But it does, compare these two here:-
And gives a tree like this:-
http://premium1.uploadit.org/jokester//probability2.jpg
Once you remove the BB case, gives you the 2/3 chance that one sibling is a boy.
is a totally different question to:-
In which case the tree is (adding in age relationship to show it makes no odds):-
By specifying the daughter is older/younger merely removes one side of the tree and ultimately still landing you with 50/50 odds.
Ok I thought about this last night and I'm fairly sure I can explain it and leave little or no doubt
The tree above only works in the event that the father introduces you to his daughter without HIM knowing the sex of his other child. If he does NOT know the sex of the other child, then that tree works perfectly and the chance of his other child being a boy or a girl is 1/2.
It may not seem intuitive, but because he KNOWS about both children BEFORE he tells you about (introduces you to) ONE of them, then it is this PRIOR knowledge of HIS that affects the probability.
For example if in true OcUK style a guy goes out and pulls a girl, sleeps with her and to show that he is truley Alpha he gets out of bed and pulls her flat mate and sleeps with her too.
Both girls later have a child, but don't tell the father.
Later in life one of the children (a girl) tracks her dad down and says hi.
The probability of the other child (could be older / could be younger) being a boy or a girl is still 50/50.
However, if he had met BOTH children and THEN introduces you to
a (this is crucial) daughter. The probability of his other child being a boy is now 2/3.
Hard to believe I know, but I'll try to be as clear as I can....
The birth of any child is like the toss of a coin and can equally result in a 50/50 outcome (boy/girl, or heads/tails).
But the OP is not about simply saying that you know the outcome of ONE birth and so what is the probability of the OTHER birth being a boy! It is about the father KNOWING the outcome of BOTH births and then telling you some information about ONE of them! It is the fact that he KNOWS BOTH outcomes BEFORE telling you something about it that changes the probability - because the question is not just simply about the 'next'/'previous' birth, but actually about him KNOWING BOTH children and revealing information about only ONE.
It is subtly different and I'll try to give you an example, which I hope will remove any doubt!
If I throw TWO coins and hide them in a cup (without seeing them). Just by looking at ONE of the coins I can make no prediction about the OTHER. The chance that the other coin is a head or a tail, does not change whether I show a head or a tail for the uncovered coin.
However if I get to see BOTH coins and then tell you that one of them is a TAIL, then the chances that the other coin is a HEAD are now 2/3. This is simply based on the fact that I have seen BOTH coins BEFORE telling you about them.

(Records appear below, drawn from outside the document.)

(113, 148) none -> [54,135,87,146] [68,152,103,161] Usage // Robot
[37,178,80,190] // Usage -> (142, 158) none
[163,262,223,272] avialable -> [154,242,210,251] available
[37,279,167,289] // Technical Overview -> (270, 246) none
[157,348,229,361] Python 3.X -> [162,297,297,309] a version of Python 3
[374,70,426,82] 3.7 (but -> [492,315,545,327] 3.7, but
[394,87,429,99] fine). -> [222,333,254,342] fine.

I'm sure you agree that if I throw 2 coins (can be simultaneously, or can be one after the other, it doesn't matter), then on average I will get:
HH
TH
HT
TT
Each coin results in a 50/50 split between heads and tails (2 heads and 2 tails each).
If I DON'T see either coin and then uncover only 'Coin1', then whether it is a head or a tail, has no effect on the chances of the other being a head or a tail.

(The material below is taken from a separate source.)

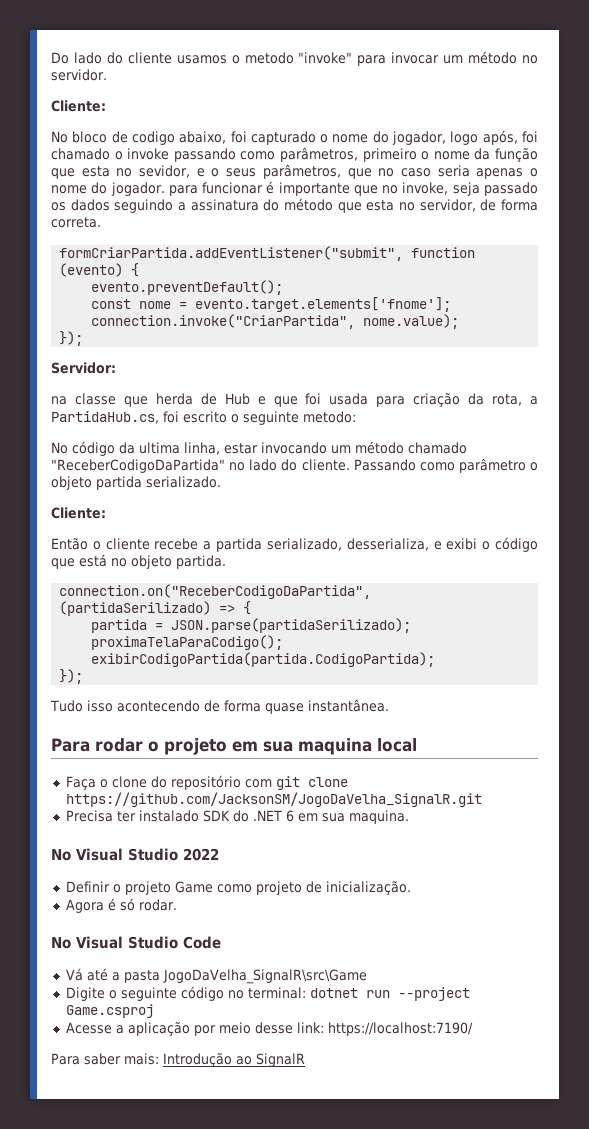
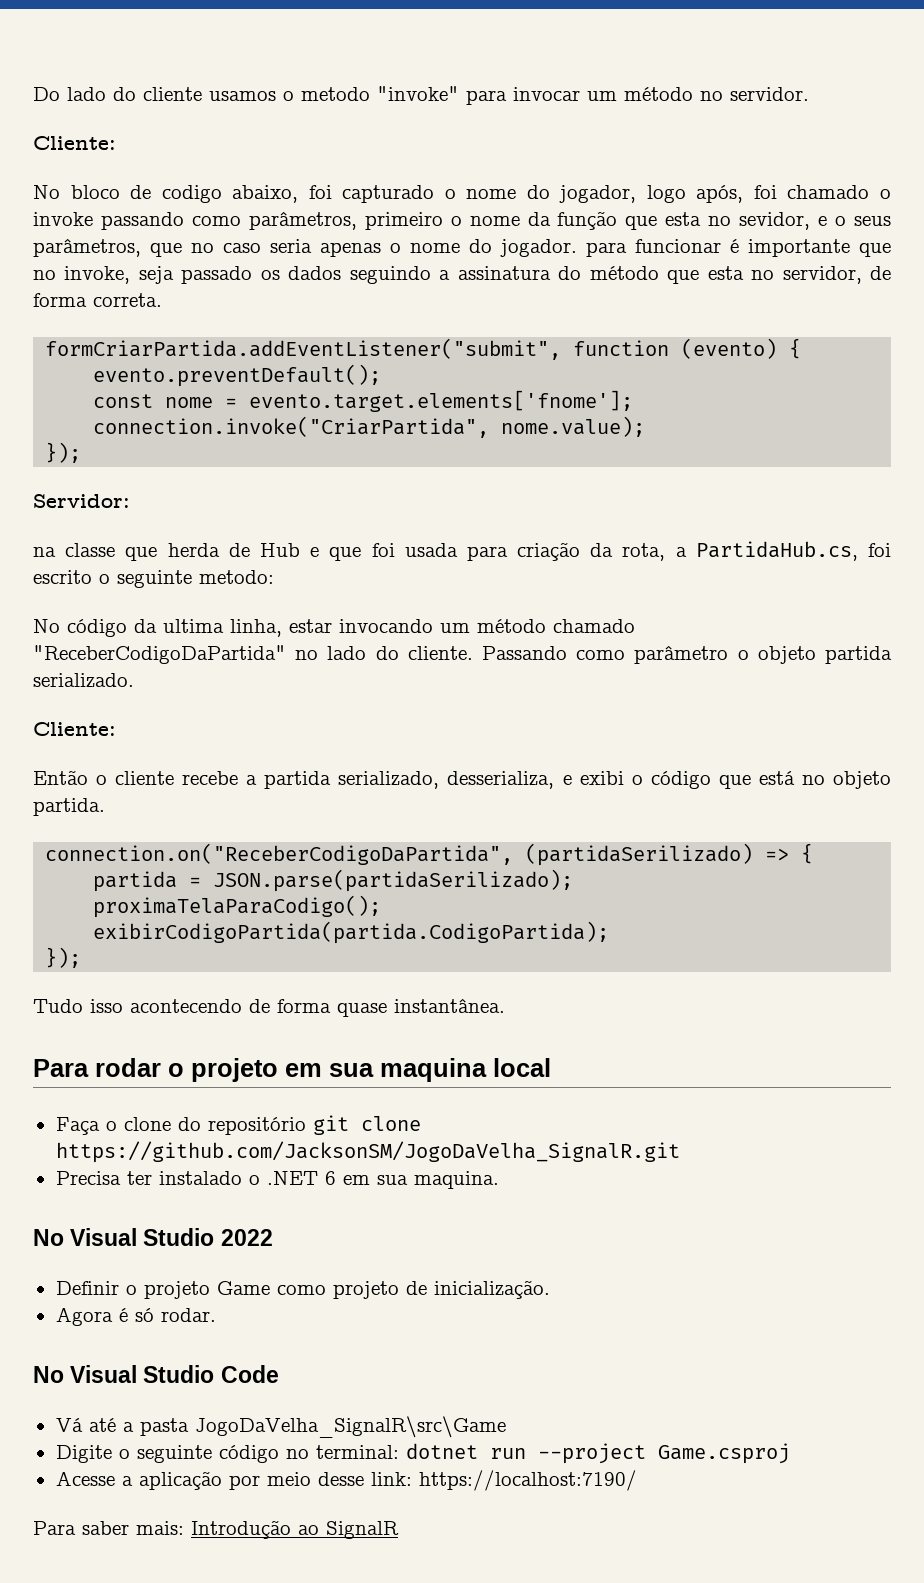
[244,779,272,788] com -> (306, 1126) none
[202,810,249,822] SDK do -> [248,1175,260,1185] o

For example, if I uncover coin1 in the example above, then on 1 occasion coin2 is a head and in the other coin2 is a tail (so a 50/50 outcome for the other coin)
HOWEVER, if I uncover BOTH coins and look at them and then tell YOU that ONE of the coins is a tail. Now you can see that there are 3 ways (of equal probability) in which I would be able to tell you I have 1 tail. Of those 3 ways, 2 of them result in the other coin being a head. So the chances are 2/3.
It all revolves around KNOWING BOTH outcomes and then RETROSPECTIVELY giving information about ONE of those outcomes.